Manipulative socialism of my mother

I’m obsessed with my mother. Last night, I wore her pajamas and sampled the generous supply of facial anti-aging elixirs she brought along from Moscow (six kilos out of the 23 allowed by Turkish Airlines for checked baggage). I smoothed the night cream onto the furrow between my eyebrows, massaging the deeply etched line, evidence of my inherent skepticism, according to my ex. Eres bien pinche escéptica — his words echoed in my mind. I might buy into this theory if my mother didn’t have the same wrinkle in the exact same place. I was raised with all sorts of fictions presented as facts because my mom believes everything. 

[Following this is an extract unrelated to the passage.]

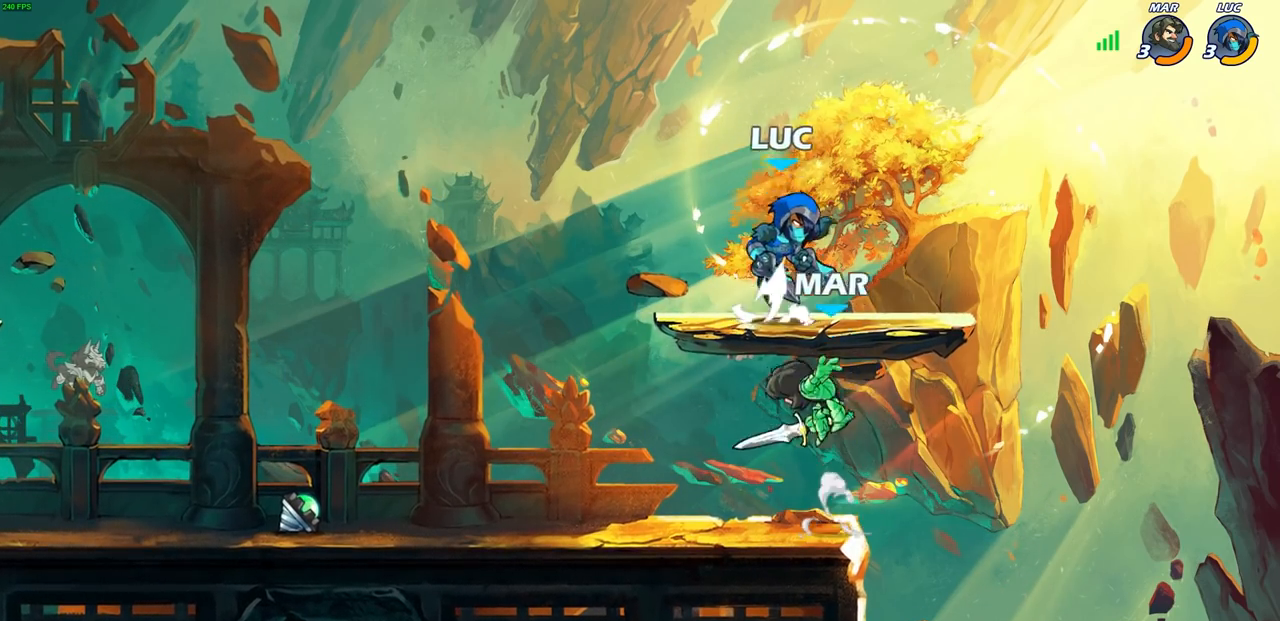
{"buttons": [], "left_stick": "up-left", "right_stick": "center", "events": [[183, "CROSS", "up"], [317, "left_stick", "down-left"], [483, "left_stick", "up-left"]]}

My mother is an artificial redhead with swollen, neatly manicured fingers. Her skin smells of Tahitian monoi oil — an indulgent blend of tropical blooms with creamy coconut whispers. She's always had a somewhat exotic air, as if she were a fruit tree growing on a sun-drenched island. Born in the South of Russia near the Caspian Sea, she'd always complain about missing the sun in Moscow, where my father transplanted her at the age of 24 — dangerously close to becoming an "old maid," as my Cossack grandmother would have put it. 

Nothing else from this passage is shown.